§ **Directions**:
- A) Answer these questions from the passage on antigay violence in schools:
(i) From whom did the decision to remove homosexuality from the schools come?
(ii) As Erdely documents, what did the children take the object of the game to be?
(iii) Who is the third set of (non)agents in this scenario?
- B) In one to three sentences, explain why the passage on antigay violence in schools calls children the ideal agents of this violence.
- C) Continue the passage on antigay violence in schools from its final sentence.

§ **Provided text**:

=====

Children make the ideal agents of this violence, not because they do not realize the violence they are doing—on the contrary—but because, being children, they instinctively know how to carry out this violence against other children, which adults never could, and because they lack the moral impulse to stop it, in other words, the ability to think for themselves. In harrying those of their peers who have been designated as “gay,” they are precisely not thinking for themselves.

They are being cruel, as children will be, but in order for their cruelty to take on the degree of directedness and organization that it has—for it to become conscious of “gays” as a group to be eliminated—adults logically have to be thinking for them. Indeed, the decision to remove homosexuality from the schools came from parents and from the prominent local antigay movement. At first it was merely a decision to remove any talk of homosexuality, to silence anyone who might defend homosexuals. There was no need for the adults in question to envision the violent path things would take from there. There was no conspiracy to speak of. Once the objective of removing “gay influence” was in place, the children themselves knew how best to achieve it; among them, as Erdely documents, there was never any doubt that the object of the game was to force “gay” kids to kill themselves.

Thus a peculiar combination of town hall strategy and schoolyard tactics spontaneously generated a form of organized, fatal violence for which, amazingly, nobody is directly responsible. Besides the parents and the children, the third set of  (non)agents in this scenario is of course the school employees. I’d like to focus in on the particular reasons for their inaction, because they reveal the heart of this problem, the baffling failure of authority and of political structure.

=====

§ **Entries shown**:
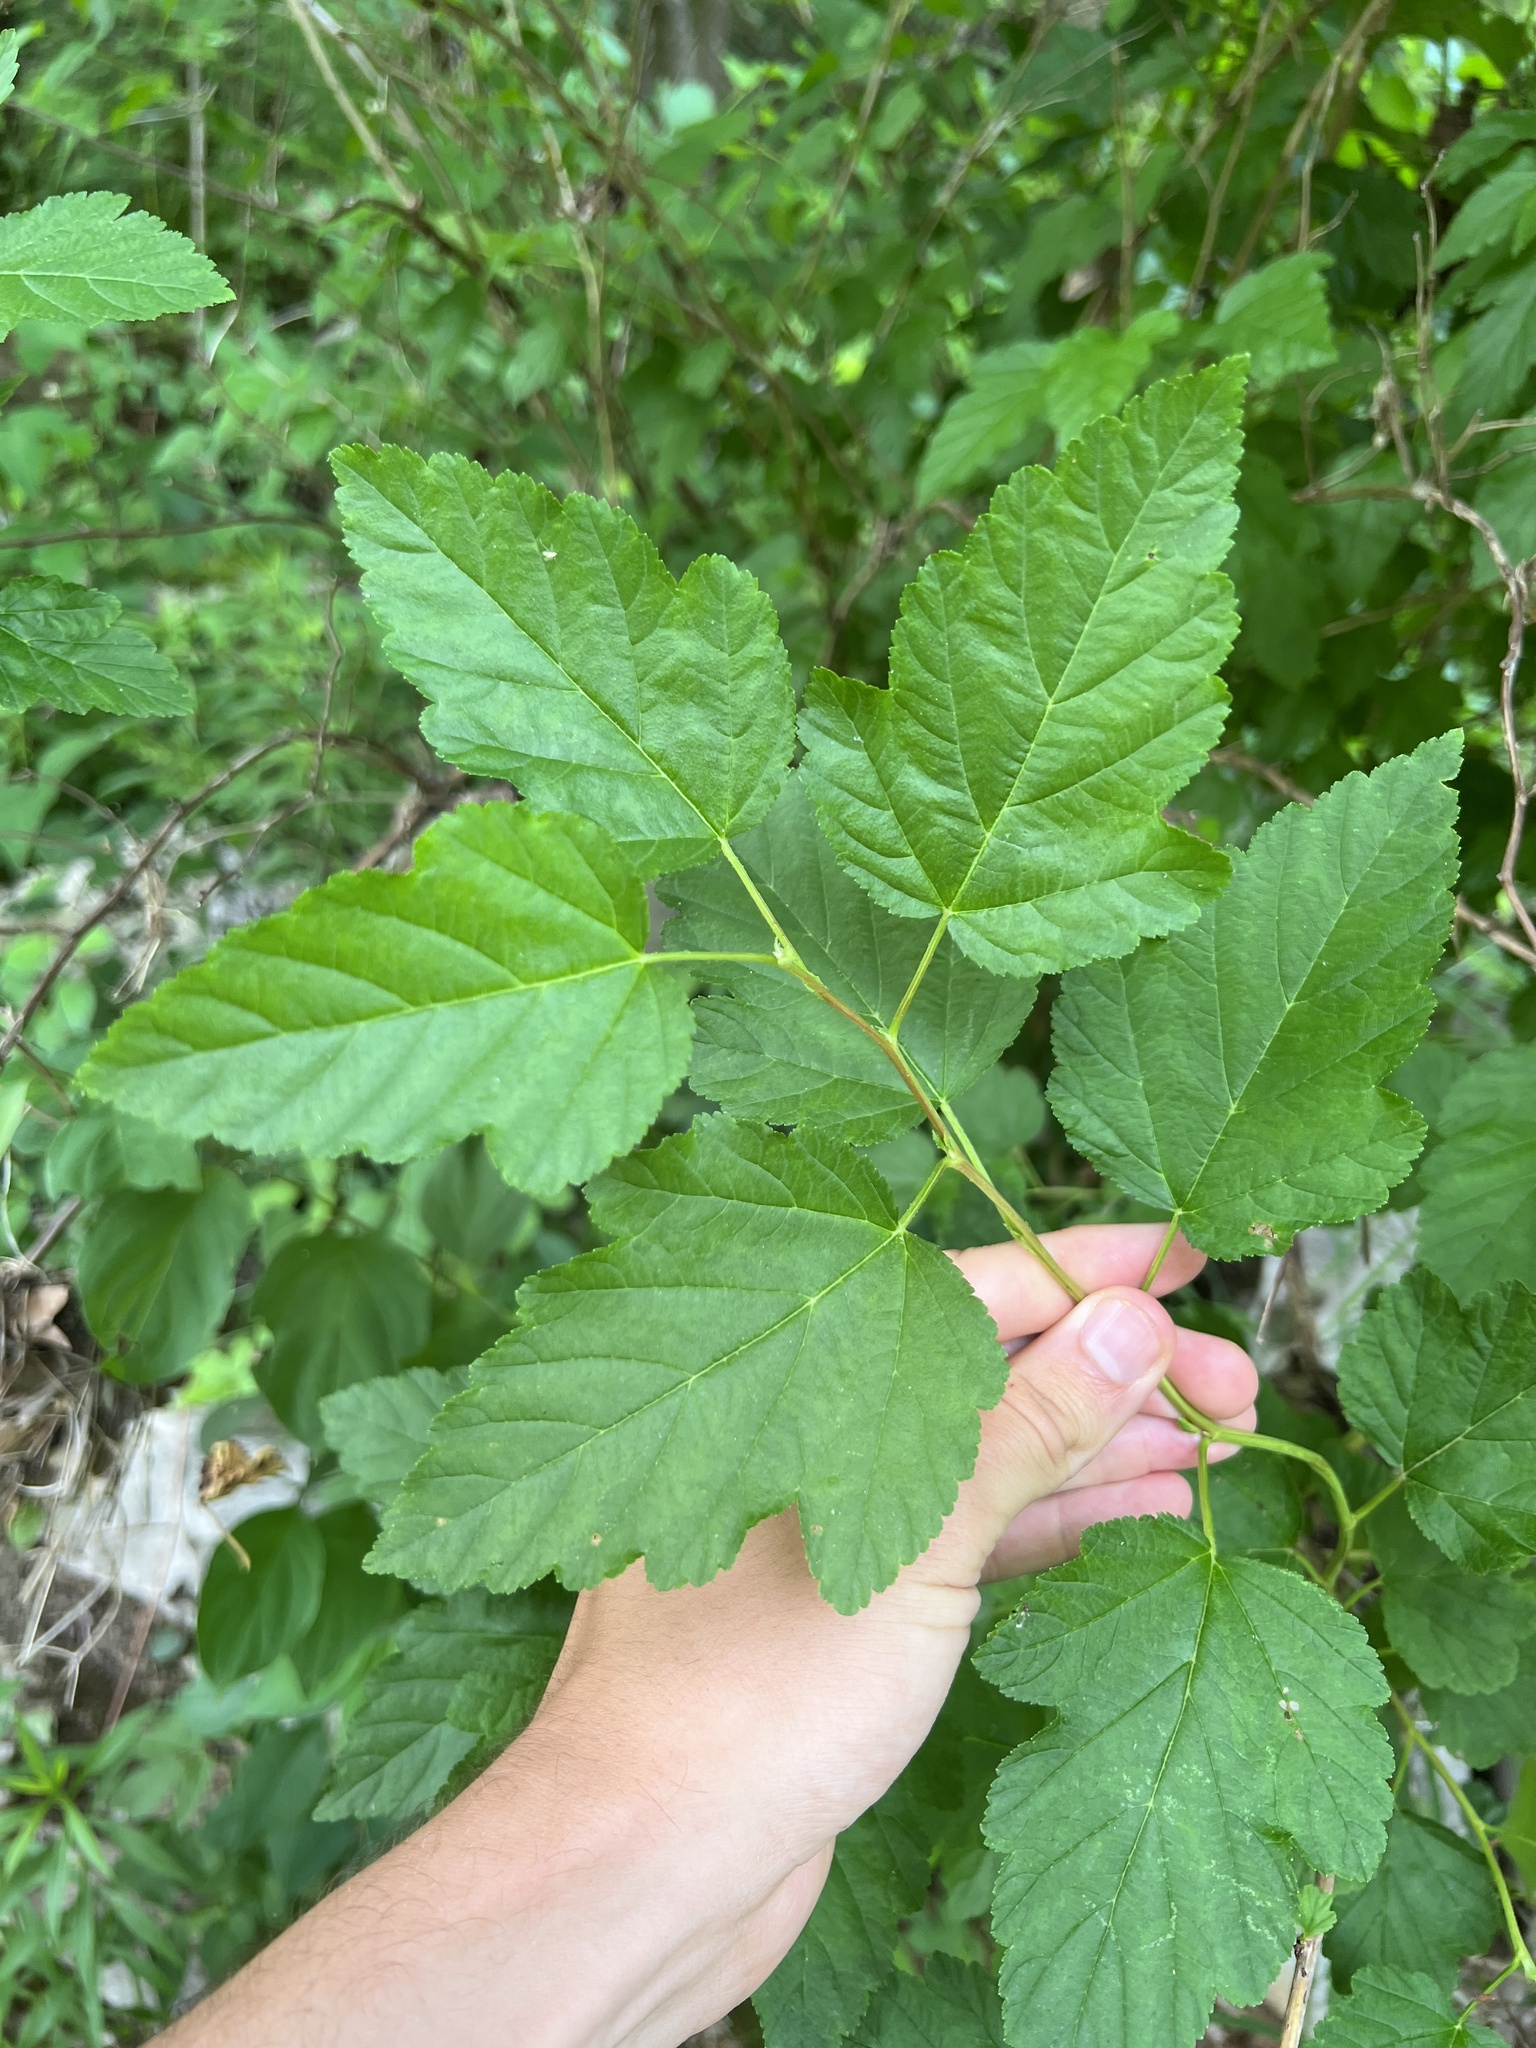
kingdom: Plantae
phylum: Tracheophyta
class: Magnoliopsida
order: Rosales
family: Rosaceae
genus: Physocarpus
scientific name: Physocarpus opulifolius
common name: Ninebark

=====

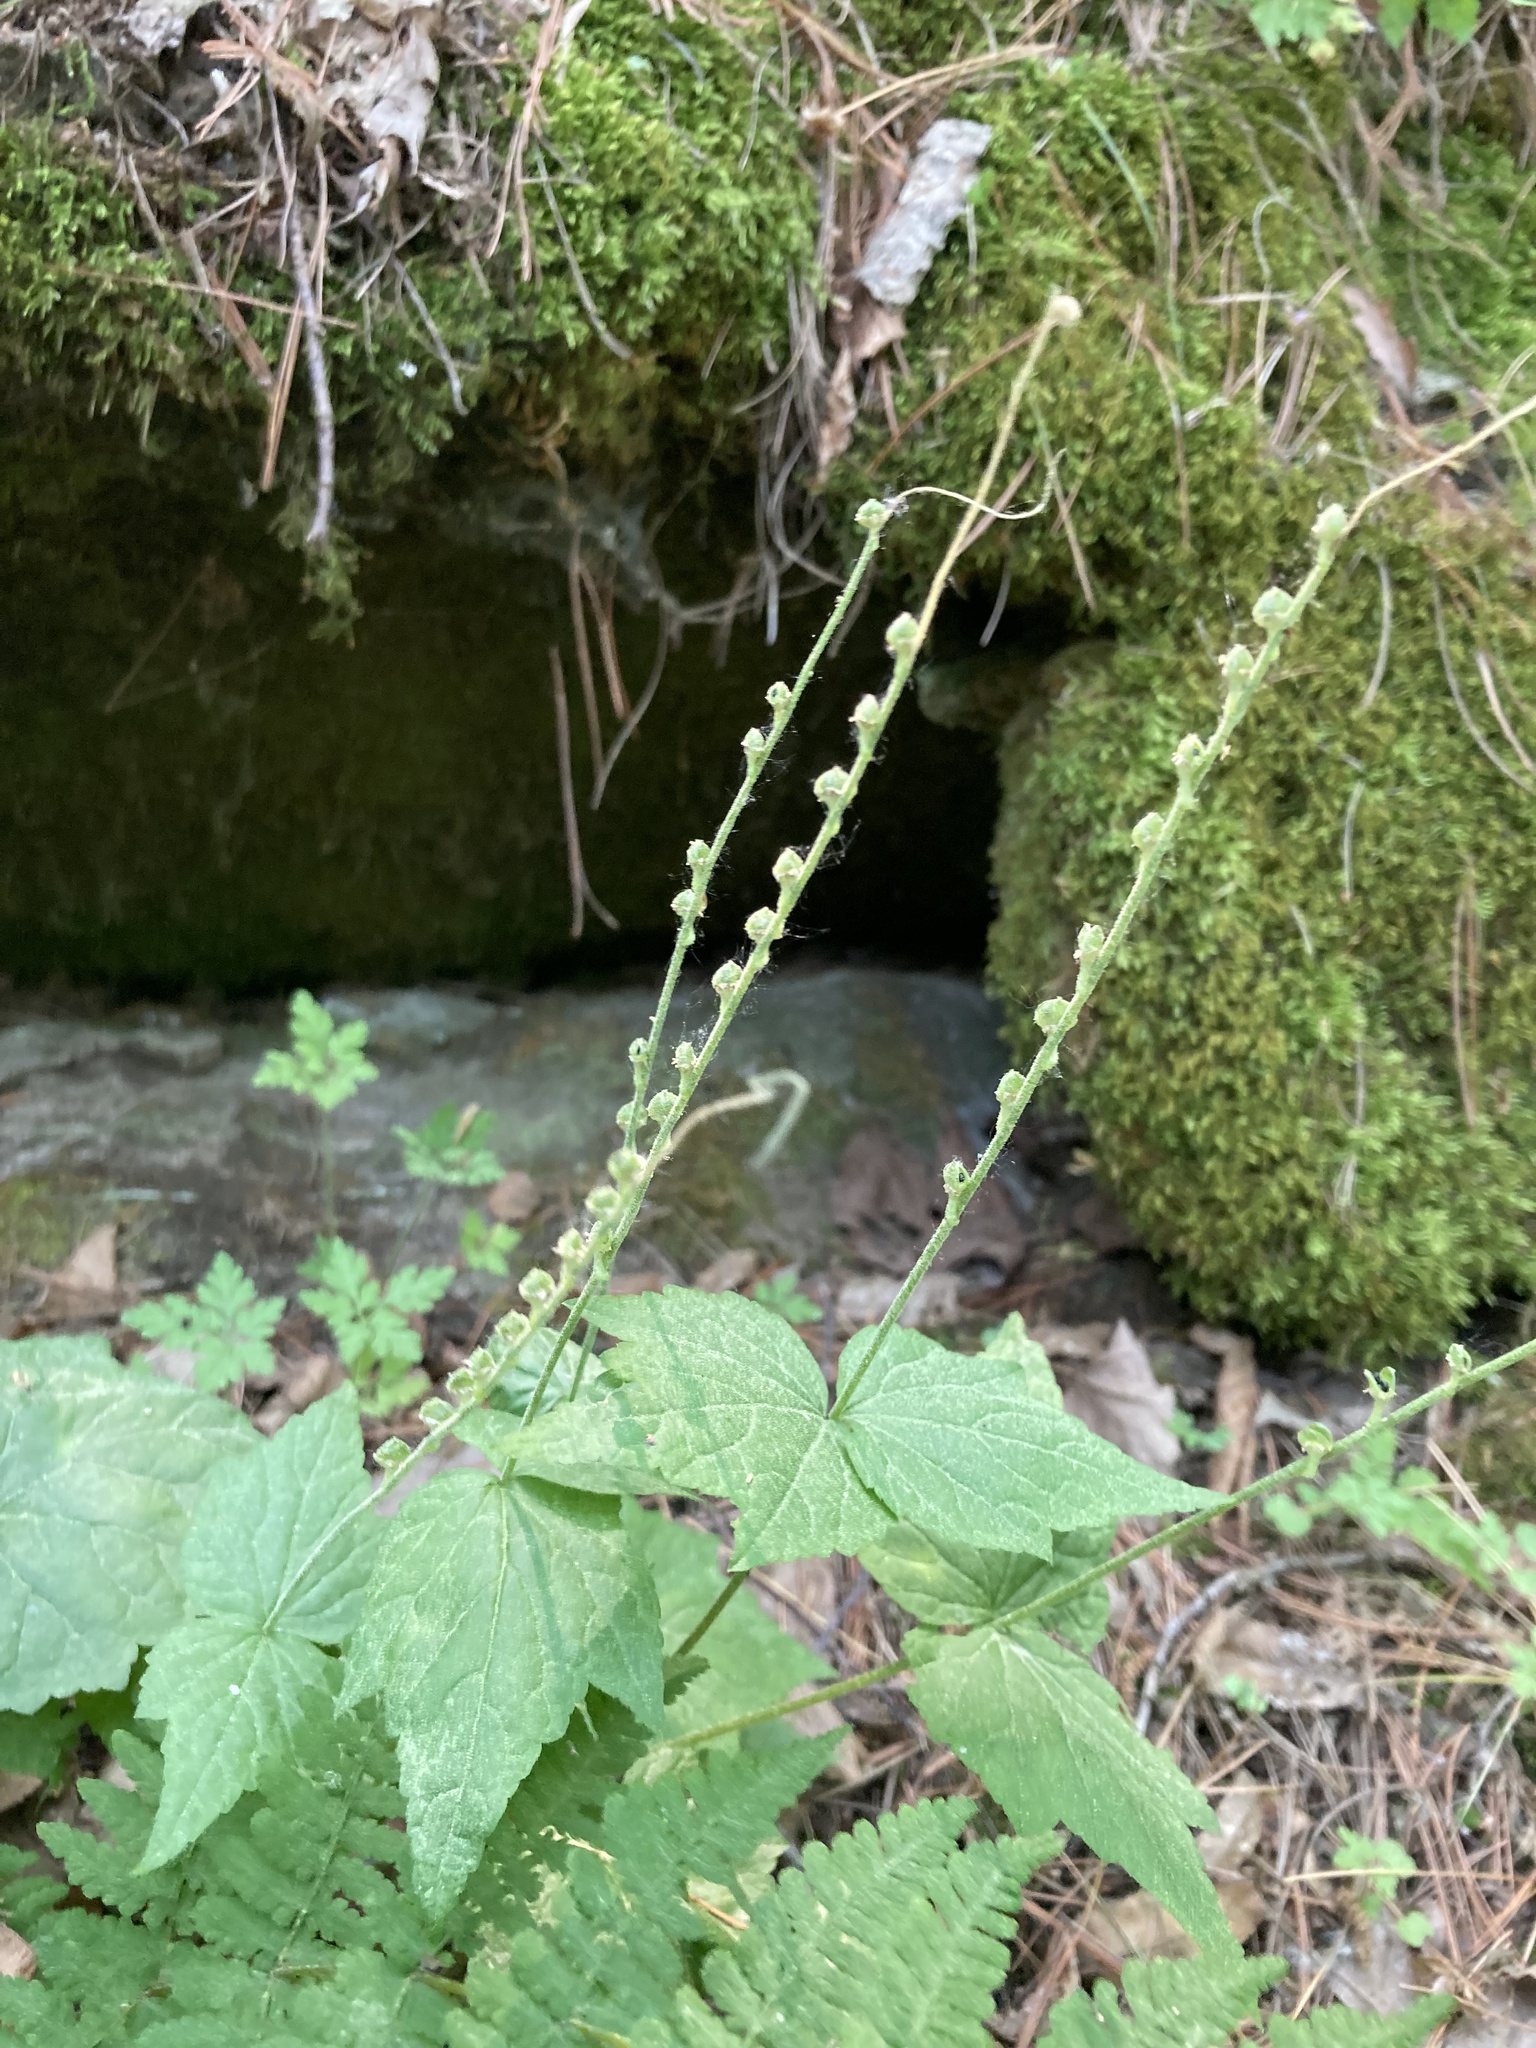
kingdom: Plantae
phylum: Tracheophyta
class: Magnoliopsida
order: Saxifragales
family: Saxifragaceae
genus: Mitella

=====

§ **Response list**:
- A)
(i) It came from parents and from the prominent local antigay movement.
(ii) They took it to be forcing "gay" kids to kill themselves.
(iii) The third set is the school employees.

- B) Being children, they instinctively know how to carry out this violence against other children, which adults never could. They also lack the moral impulse to stop it, which the passage equates with the ability to think for themselves.

- C)
The district policy that specifically prevented school staff and teachers from intervening to stop the antigay harassment in school was referred to as a “neutrality policy.” In official language, “neutrality” consisted in the stipulation that “homosexuality not be taught/addressed as a normal, valid lifestyle.” The vagueness of this language notwithstanding, the real effect of the “neutrality” policy consisted in its becoming an unwritten law. The official language was never published in any official district policy handbook, never conveyed to employees in writing at all; after its adoption, the policy was promulgated purely by word of mouth. This already incredible circumstance allowed the interpretation of the policy to expand even further, to the point where it was understood that adults in the schools were not to mention homosexuality in any context whatsoever, under the threat of losing their jobs. This meant that when confronted with instances of anti-gay harassment, they would reliably err on the side of inaction, out of concern that any action they might take could be held against them.

What governed the teachers’ conduct was thus more rumor than policy, but the enormous influence that the antigay movement wields over the Anoka-Hennepin school board, not to mention the broader local community, meant that the threats were real. The “neutrality” policy was drafted by the antigay movement, submitted to the school board, and adopted with no changes. At no point, then, did elected officials engage in legislating this policy. There are, to be sure, strong ties between the local antigay movement and the region’s congressional representative, Michelle Bachmann, but these ties do not lead through the political structure; they stem from Bachmann’s involvement in private organizations.

This means that a public official had both the motive (sympathy with the antigay movement) and the means (though, I must note, there is no extant allegation that she exercised them in this case; probably, she did not have to) to act upon local school policy as a private, interested party. All the while, the proper local authority over this type of policy—the elected district school board—functioned at every turn not as an independent deliberating and decision-making body but as a symbolic functionary. That they voted, five to one, to accept the recent agreement with the Department of Justice only underscores the total helplessness of their proceedings, since they had also voted to institute the “neutrality” policy in the first place. They merely perceived that for a moment, the Justice Department had the upper hand, and aligned themselves with the temporarily prevailing authority.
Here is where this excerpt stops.